Start of Provided data

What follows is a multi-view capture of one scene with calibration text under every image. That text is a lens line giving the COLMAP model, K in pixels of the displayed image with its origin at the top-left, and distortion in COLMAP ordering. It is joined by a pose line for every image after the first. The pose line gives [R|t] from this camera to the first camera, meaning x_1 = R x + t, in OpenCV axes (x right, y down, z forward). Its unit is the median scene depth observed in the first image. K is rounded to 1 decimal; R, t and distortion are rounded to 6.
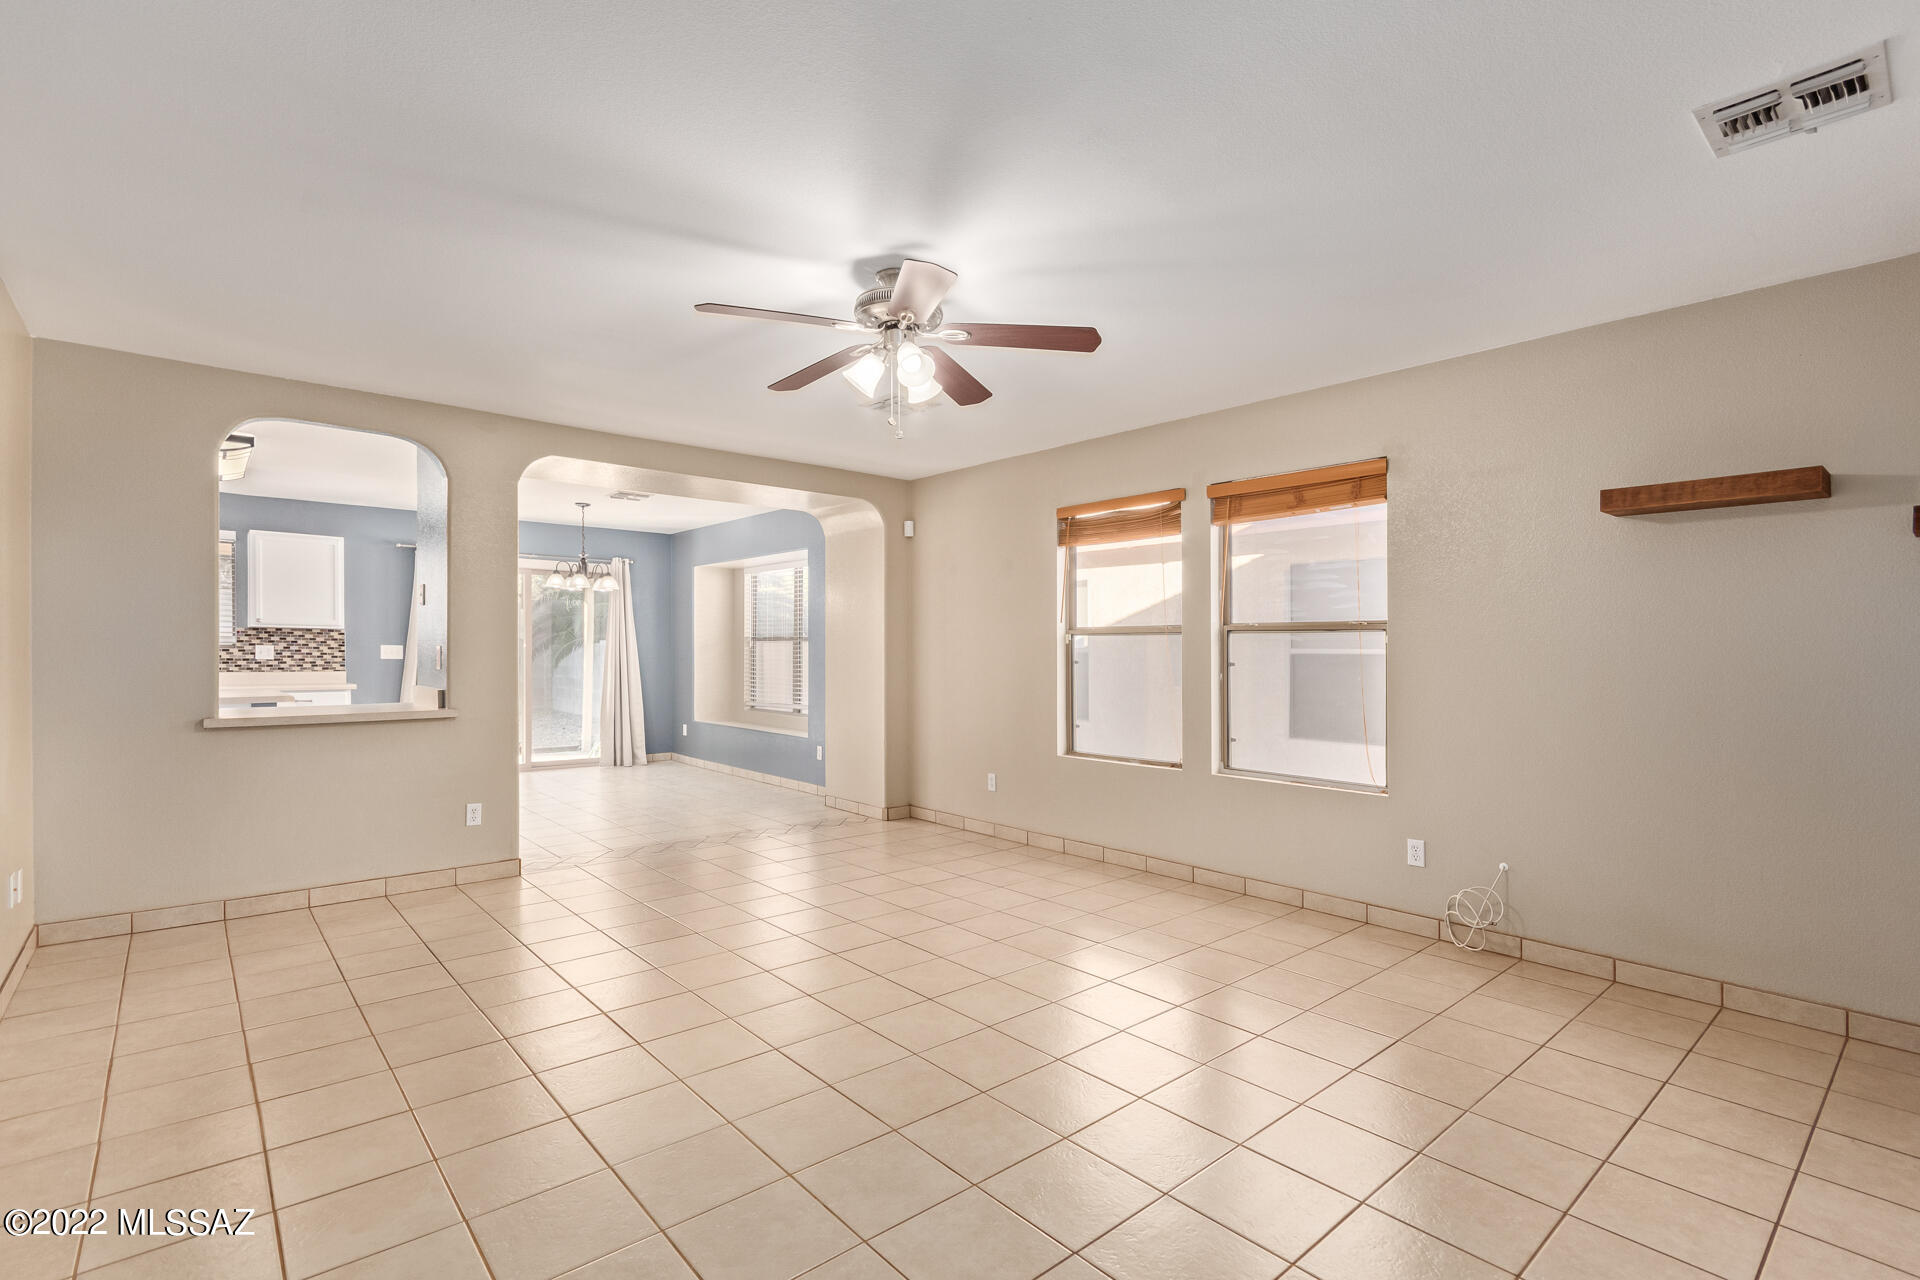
lens RADIAL K [[898.8, 0, 960.2], [0, 898.8, 647.3], [0, 0, 1]] dist [0.000540, 0.000040]
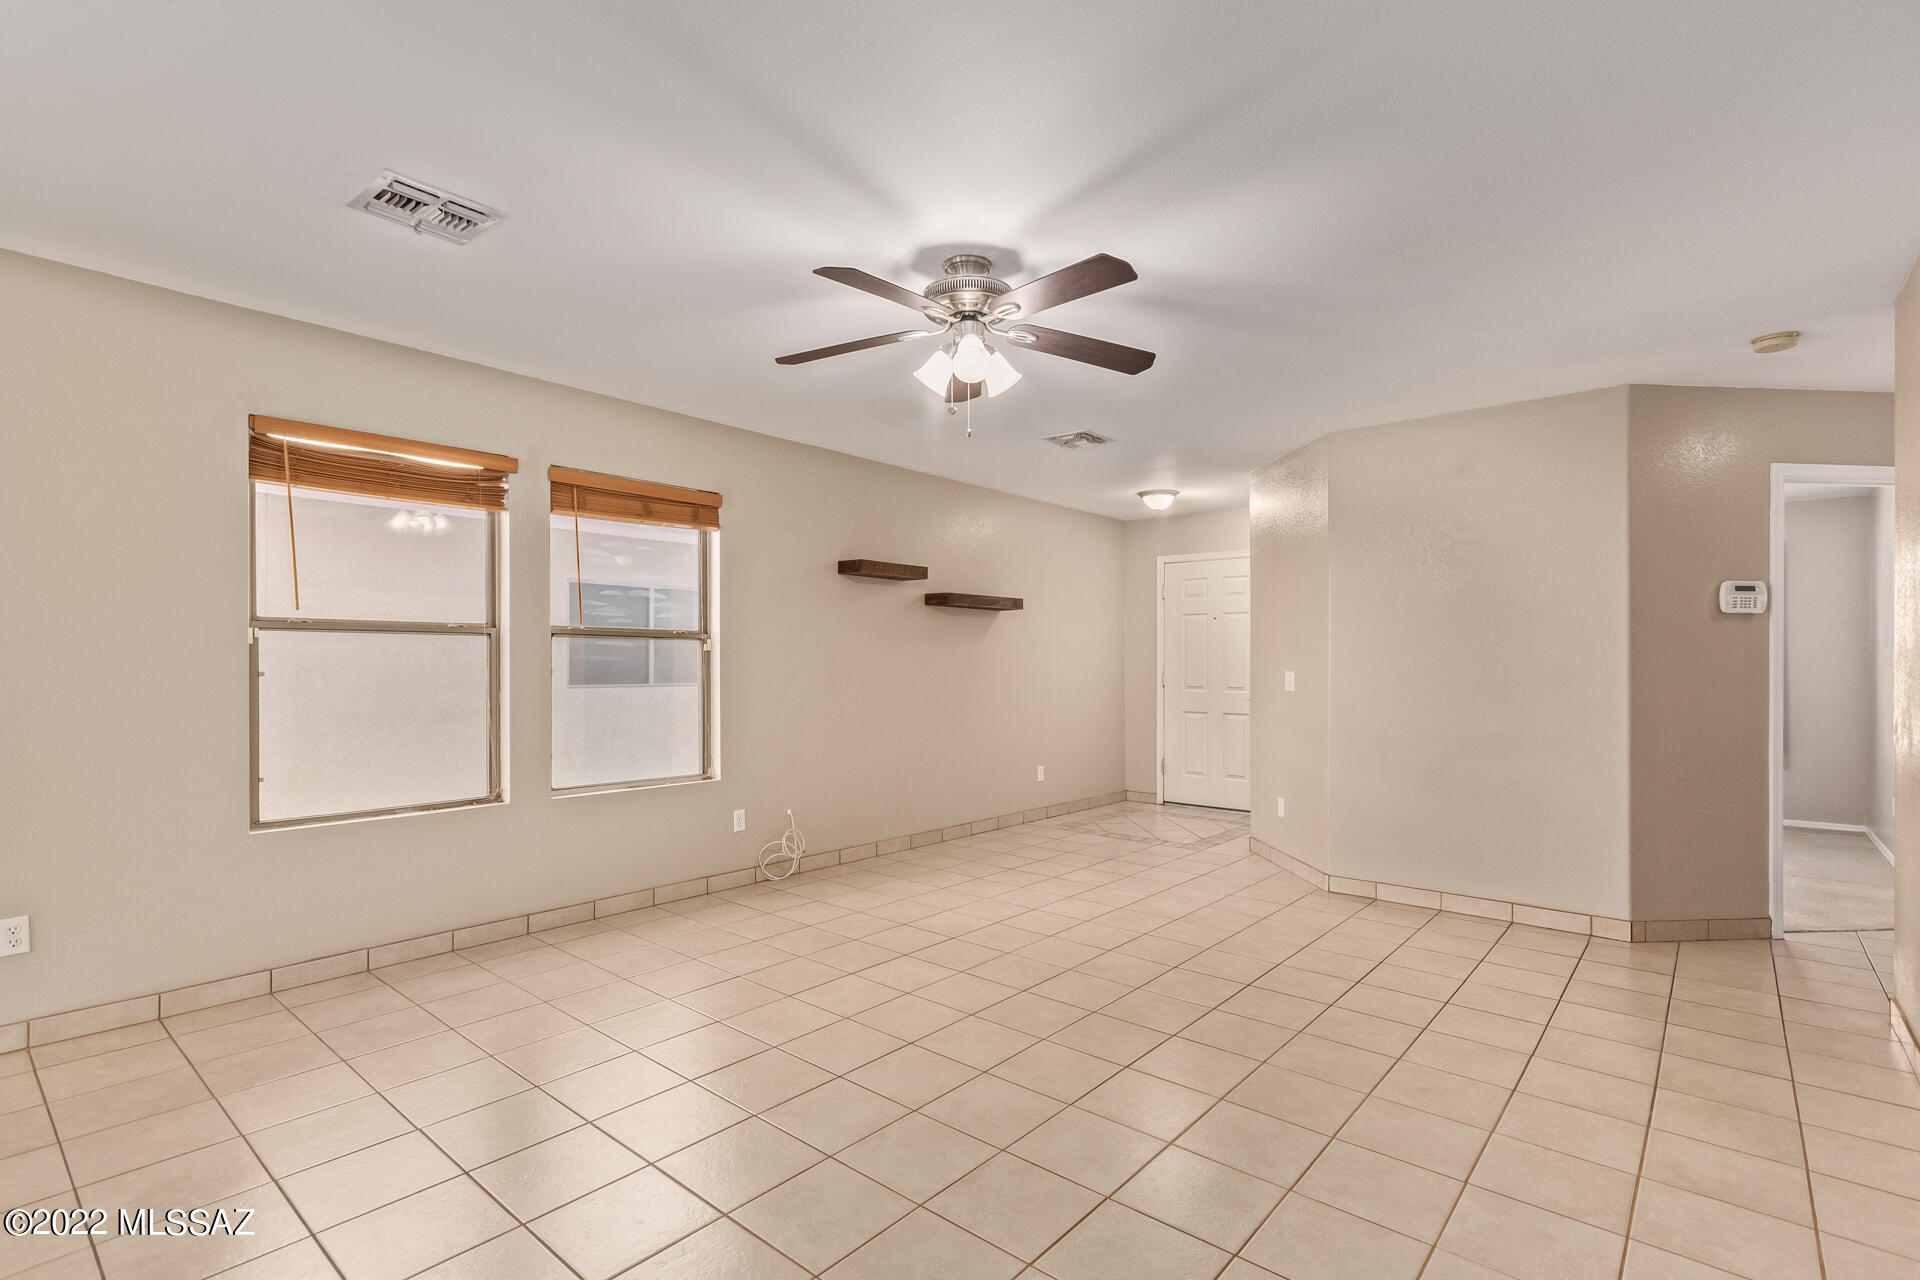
lens RADIAL K [[898.8, 0, 964.4], [0, 898.8, 636.7], [0, 0, 1]] dist [0.000540, 0.000040]
pose [[-0.132070, 0.016739, 0.991099, -0.657077], [-0.006678, 0.999820, -0.017776, -0.003315], [-0.991218, -0.008966, -0.131934, 0.740528]]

End of Provided data

| Directions for this task |
Rewrite the lines from the first one through the line containing "636.7], [0, 0, 1]] dist [0.000540, 0.000040]", inclusive, swapping "calibration text" for "calibration notes" and leaving everything else as it is. Leave the pictures out.

| Answer space |
What follows is a multi-view capture of one scene with calibration notes under every image. That text is a lens line giving the COLMAP model, K in pixels of the displayed image with its origin at the top-left, and distortion in COLMAP ordering. It is joined by a pose line for every image after the first. The pose line gives [R|t] from this camera to the first camera, meaning x_1 = R x + t, in OpenCV axes (x right, y down, z forward). Its unit is the median scene depth observed in the first image. K is rounded to 1 decimal; R, t and distortion are rounded to 6.
lens RADIAL K [[898.8, 0, 960.2], [0, 898.8, 647.3], [0, 0, 1]] dist [0.000540, 0.000040]
lens RADIAL K [[898.8, 0, 964.4], [0, 898.8, 636.7], [0, 0, 1]] dist [0.000540, 0.000040]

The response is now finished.